### Task details
Can you carry on the passage about cyclic garbage collection support in a C extension type, picking up right after its last line?

### Passage shown
First, the traversal method lets the cyclic GC know about subobjects
that could participate in cycles:

   static int
   Custom_traverse(CustomObject *self, visitproc visit, void *arg)
   {
       int vret;
       if (self->first) {
           vret = visit(self->first, arg);
           if (vret != 0)
               return vret;
       }
       if (self->last) {
           vret = visit(self->last, arg);
           if (vret != 0)
               return vret;
       }
       return 0;
   }

For each subobject that can participate in cycles, we need to call the
"visit()" function, which is passed to the traversal method. The
"visit()" function takes as arguments the subobject and the extra
argument *arg* passed to the traversal method.  It returns an integer
value that must be returned if it is non-zero.

Python provides a "Py_VISIT()" macro that automates calling visit
functions.  With "Py_VISIT()", we can minimize the amount of
boilerplate in "Custom_traverse":

   static int
   Custom_traverse(CustomObject *self, visitproc visit, void *arg)
   {
       Py_VISIT(self->first);
       Py_VISIT(self->last);
       return 0;
   }

Note:

  The "tp_traverse" implementation must name its arguments exactly
  *visit* and *arg* in order to use "Py_VISIT()".

Second, we need to provide a method for clearing any subobjects that
can participate in cycles:

   static int
   Custom_clear(CustomObject *self)
   {
       Py_CLEAR(self->first);
       Py_CLEAR(self->last);
       return 0;
   }

Notice the use of the "Py_CLEAR()" macro.  It is the recommended and
safe way to clear data attributes of arbitrary types while
decrementing their reference counts.  If you were to call
"Py_XDECREF()" instead on the attribute before setting it to "NULL",
there is a possibility that the attribute's destructor would call back
into code that reads the attribute again (*especially* if there is a
reference cycle).

Note:

  You could emulate "Py_CLEAR()" by writing:

     PyObject *tmp;
     tmp = self->first;
     self->first = NULL;
     Py_XDECREF(tmp);

  Nevertheless, it is much easier and less error-prone to always use
  "Py_CLEAR()" when deleting an attribute.  Don't try to micro-
  optimize at the expense of robustness!

The deallocator "Custom_dealloc" may call arbitrary code when clearing
attributes.  It means the circular GC can be triggered inside the
function. Since the GC assumes reference count is not zero, we need to
untrack the object from the GC by calling "PyObject_GC_UnTrack()"
before clearing members. Here is our reimplemented deallocator using
"PyObject_GC_UnTrack()" and "Custom_clear":

   static void
   Custom_dealloc(CustomObject *self)

### Data records

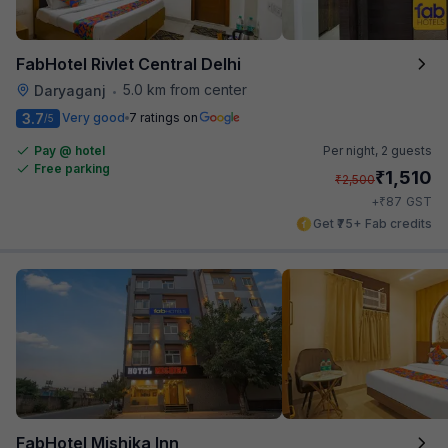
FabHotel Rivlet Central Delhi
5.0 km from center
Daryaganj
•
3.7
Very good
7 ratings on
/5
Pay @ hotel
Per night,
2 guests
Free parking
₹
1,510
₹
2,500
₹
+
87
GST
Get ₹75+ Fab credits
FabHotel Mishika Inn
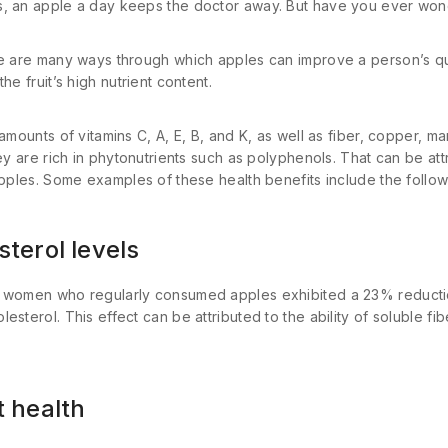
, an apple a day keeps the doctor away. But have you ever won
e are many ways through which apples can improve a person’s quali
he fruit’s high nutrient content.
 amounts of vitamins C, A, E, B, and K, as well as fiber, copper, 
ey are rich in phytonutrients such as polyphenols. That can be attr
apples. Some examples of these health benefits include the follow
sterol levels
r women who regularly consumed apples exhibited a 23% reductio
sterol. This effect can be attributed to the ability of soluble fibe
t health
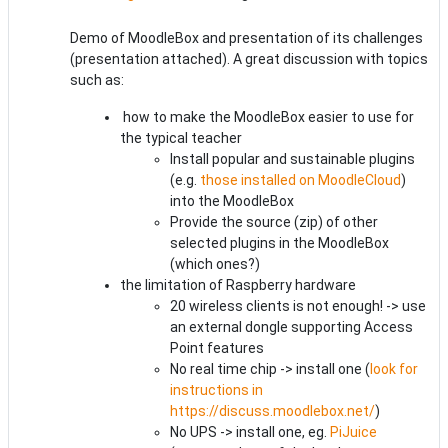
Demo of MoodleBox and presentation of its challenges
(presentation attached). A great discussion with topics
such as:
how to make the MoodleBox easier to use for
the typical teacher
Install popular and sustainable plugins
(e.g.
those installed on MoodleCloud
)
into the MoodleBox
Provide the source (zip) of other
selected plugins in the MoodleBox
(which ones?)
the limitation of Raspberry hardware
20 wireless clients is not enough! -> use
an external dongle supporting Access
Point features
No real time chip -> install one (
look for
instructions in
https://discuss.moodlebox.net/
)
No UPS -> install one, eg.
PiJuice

---

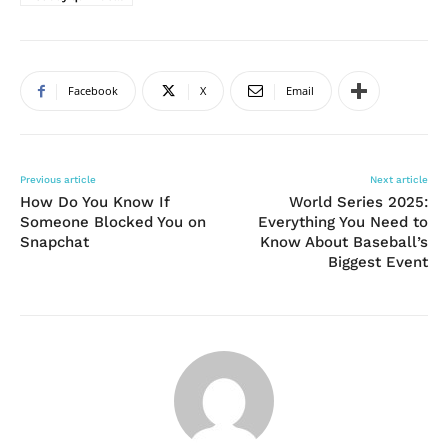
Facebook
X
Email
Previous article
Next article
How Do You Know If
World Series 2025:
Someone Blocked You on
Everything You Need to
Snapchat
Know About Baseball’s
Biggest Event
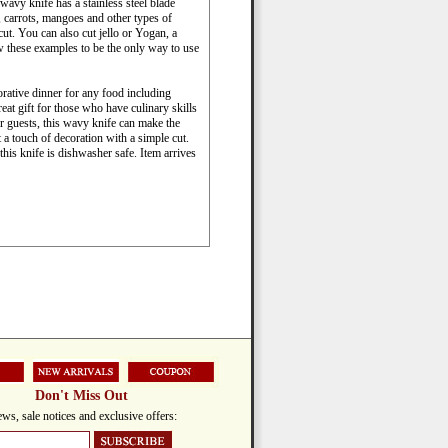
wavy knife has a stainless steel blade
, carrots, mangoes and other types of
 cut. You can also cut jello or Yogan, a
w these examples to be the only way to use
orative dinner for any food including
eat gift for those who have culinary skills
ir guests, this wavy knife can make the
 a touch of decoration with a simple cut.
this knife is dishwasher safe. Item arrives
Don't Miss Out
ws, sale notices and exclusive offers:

### Answer for this exercise
   {
       PyObject_GC_UnTrack(self);
       Custom_clear(self);
       Py_TYPE(self)->tp_free((PyObject *) self);
   }

Finally, we add the "Py_TPFLAGS_HAVE_GC" flag to the class flags:

   .tp_flags = Py_TPFLAGS_DEFAULT | Py_TPFLAGS_BASETYPE | Py_TPFLAGS_HAVE_GC,

That's pretty much it.  If we had written custom "tp_alloc" or
"tp_free" handlers, we'd need to modify them for cyclic garbage
collection.  Most extensions will use the versions automatically
provided.


2.5. Subclassing other types
============================

It is possible to create new extension types that are derived from
existing types. It is easiest to inherit from the built in types,
since an extension can easily use the "PyTypeObject" it needs. It can
be difficult to share these "PyTypeObject" structures between
extension modules.

In this example we will create a "SubList" type that inherits from the
built-in "list" type. The new type will be completely compatible with
regular lists, but will have an additional "increment()" method that
increases an internal counter:

   >>> import sublist
   >>> s = sublist.SubList(range(3))
   >>> s.extend(s)
   >>> print(len(s))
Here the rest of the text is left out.